Content starts

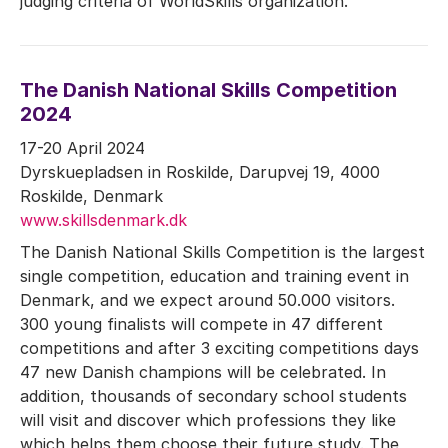
judging criteria of WorldSkills organization.
The Danish National Skills Competition
2024
17-20 April 2024
Dyrskuepladsen in Roskilde, Darupvej 19, 4000
Roskilde, Denmark
www.skillsdenmark.dk
The Danish National Skills Competition is the largest
single competition, education and training event in
Denmark, and we expect around 50.000 visitors.
300 young finalists will compete in 47 different
competitions and after 3 exciting competitions days
47 new Danish champions will be celebrated. In
addition, thousands of secondary school students
will visit and discover which professions they like
which helps them choose their future study. The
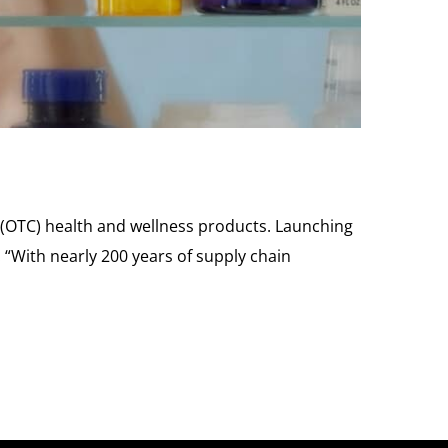
 (OTC) health and wellness products. Launching
 “With nearly 200 years of supply chain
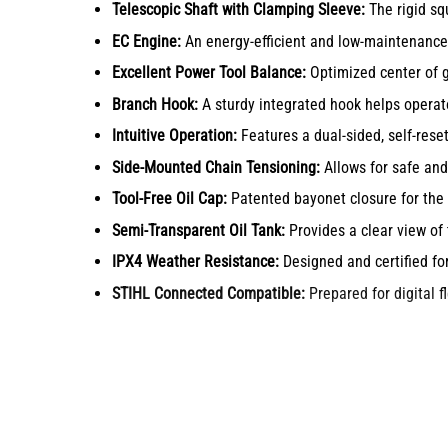
Telescopic Shaft with Clamping Sleeve:
The rigid squ
EC Engine:
An energy-efficient and low-maintenance 
Excellent Power Tool Balance:
Optimized center of gr
Branch Hook:
A sturdy integrated hook helps operato
Intuitive Operation:
Features a dual-sided, self-rese
Side-Mounted Chain Tensioning:
Allows for safe and
Tool-Free Oil Cap:
Patented bayonet closure for the o
Semi-Transparent Oil Tank:
Provides a clear view of 
IPX4 Weather Resistance:
Designed and certified fo
STIHL Connected Compatible:
Prepared for digital 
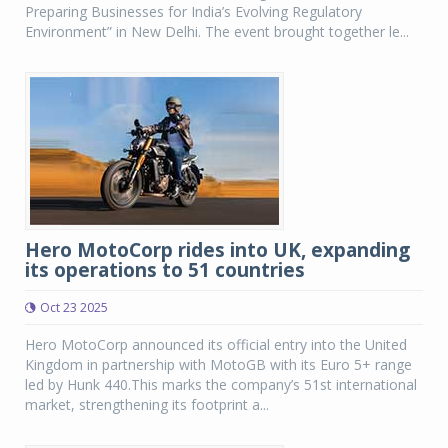
Preparing Businesses for India’s Evolving Regulatory
Environment” in New Delhi. The event brought together le...
Hero MotoCorp rides into UK, expanding
its operations to 51 countries
Oct 23 2025
Hero MotoCorp announced its official entry into the United
Kingdom in partnership with MotoGB with its Euro 5+ range
led by Hunk 440.This marks the company’s 51st international
market, strengthening its footprint a...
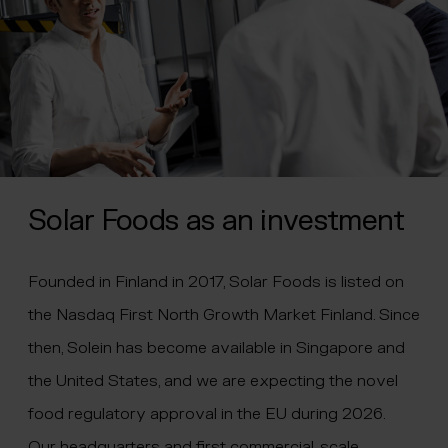
Solar Foods as an investment
Founded in Finland in 2017, Solar Foods is listed on
the Nasdaq First North Growth Market Finland. Since
then, Solein has become available in Singapore and
the United States, and we are expecting the novel
food regulatory approval in the EU during 2026.
Our headquarters and first commercial-scale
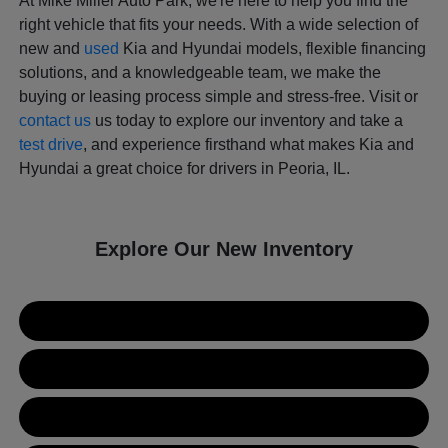
At Mike Miller Auto Park, we're here to help you find the
right vehicle that fits your needs. With a wide selection of
new and
used
Kia and Hyundai models, flexible financing
solutions, and a knowledgeable team, we make the
buying or leasing process simple and stress-free. Visit or
contact us
us today to explore our inventory and take a
test drive
, and experience firsthand what makes Kia and
Hyundai a great choice for drivers in Peoria, IL.
Explore Our New Inventory
New Kia Inventory
New Hyundai Inventory
Used Inventory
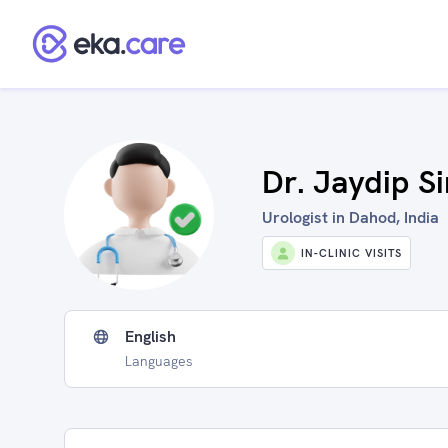
Dr. Jaydip S
Urologist in Dahod, India
IN-CLINIC VISITS
English
Languages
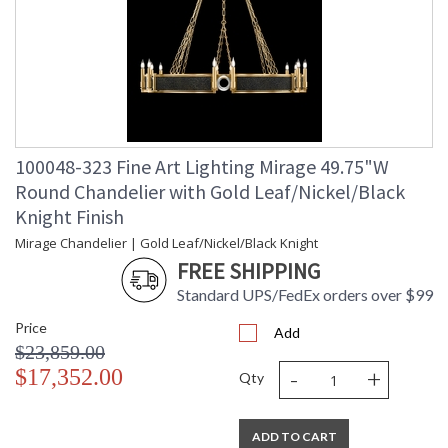
100048-323 Fine Art Lighting Mirage 49.75"W
Round Chandelier with Gold Leaf/Nickel/Black
Knight Finish
Mirage Chandelier | Gold Leaf/Nickel/Black Knight
FREE SHIPPING
Standard UPS/FedEx orders over $99
Price
Add
$23,859.00
-
+
$17,352.00
Qty
ADD TO CART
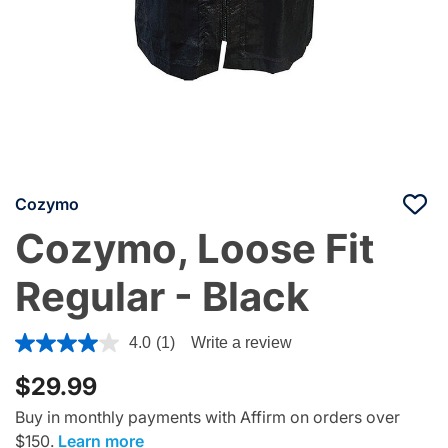
Cozymo
Cozymo, Loose Fit
Regular - Black
3.1 out of 5 Customer Rating
4.0
(1)
Write a review
$29.99
Buy in monthly payments with Affirm on orders over
$150.
Learn more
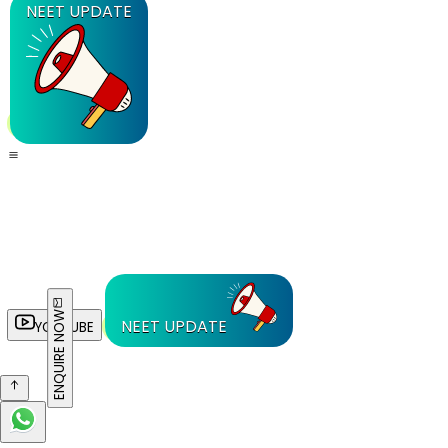
NEET UPDATE
ENQUIRE NOW
NEET UPDATE
YOUTUBE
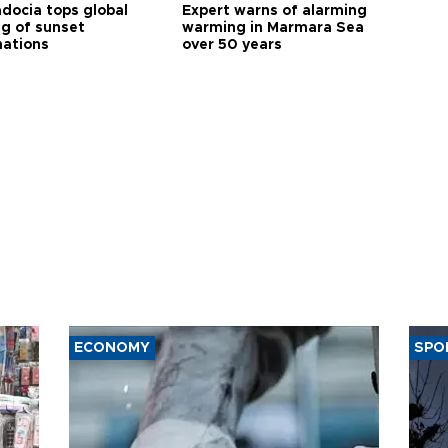
docia tops global
Expert warns of alarming
ng of sunset
warming in Marmara Sea
nations
over 50 years
ECONOMY
SPO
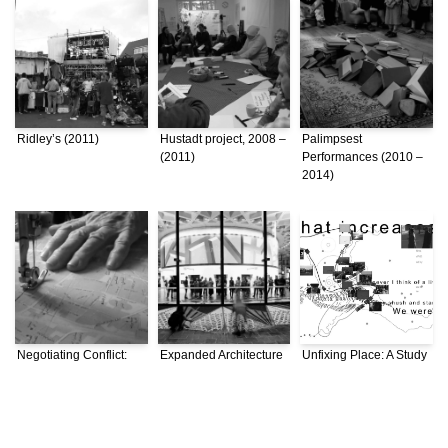
Ridley’s (2011)
Hustadt project, 2008 –
Palimpsest
(2011)
Performances (2010 –
2014)
Negotiating Conflict:
Expanded Architecture
Unfixing Place: A Study
Bordering Practices in
(2010 – 2014)
of Istanbul through
a Divided Beirut (2010
Topographical
– 2014)
Practices (2008)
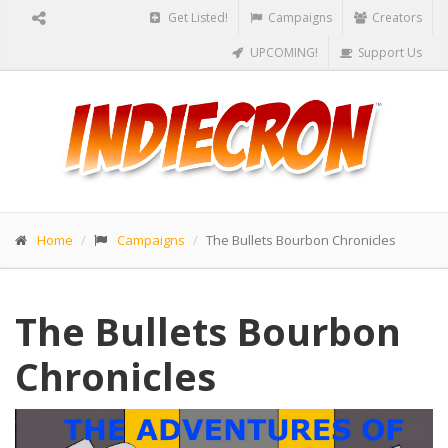
Get Listed!
Campaigns
Creators
UPCOMING!
Support Us
Home
Campaigns
The Bullets Bourbon Chronicles
The Bullets Bourbon
Chronicles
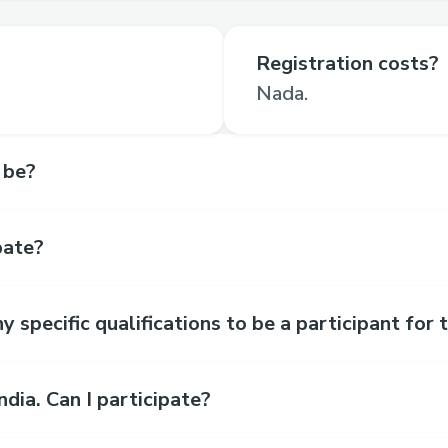
Registration costs?
Nada.
 be?
pate?
y specific qualifications to be a participant for
India. Can I participate?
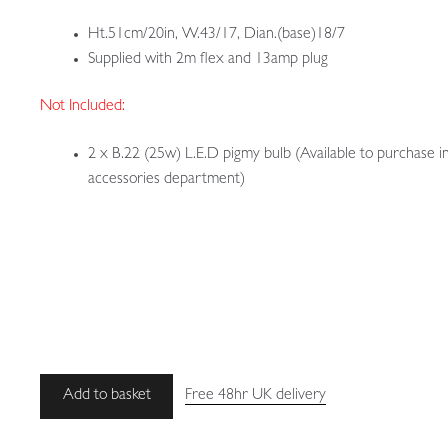
Ht.51cm/20in, W.43/17, Dian.(base)18/7
Supplied with 2m flex and 13amp plug
Not Included:
2 x B.22 (25w) L.E.D pigmy bulb (Available to purchase i
accessories department)
Unsigned
Add to basket
Free 48hr UK delivery
|
Rare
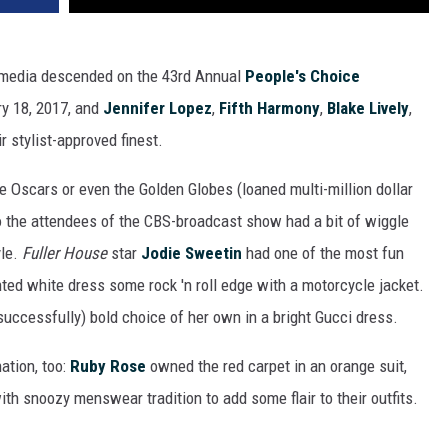
l media descended on the 43rd Annual
People's Choice
ry 18, 2017, and
Jennifer Lopez
,
Fifth Harmony
,
Blake Lively
,
 stylist-approved finest.
e Oscars or even the Golden Globes (loaned multi-million dollar
so the attendees of the CBS-broadcast show had a bit of wiggle
yle.
Fuller House
star
Jodie Sweetin
had one of the most fun
rinted white dress some rock 'n roll edge with a motorcycle jacket.
uccessfully) bold choice of her own in a bright Gucci dress.
ation, too:
Ruby Rose
owned the red carpet in an orange suit,
th snoozy menswear tradition to add some flair to their outfits.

Content ends

Instruction: Show every line from the entries that includes the word "MotoCorp".

Response to this task:
Hero MotoCorp rides into UK, expanding
Hero MotoCorp announced its official entry into the United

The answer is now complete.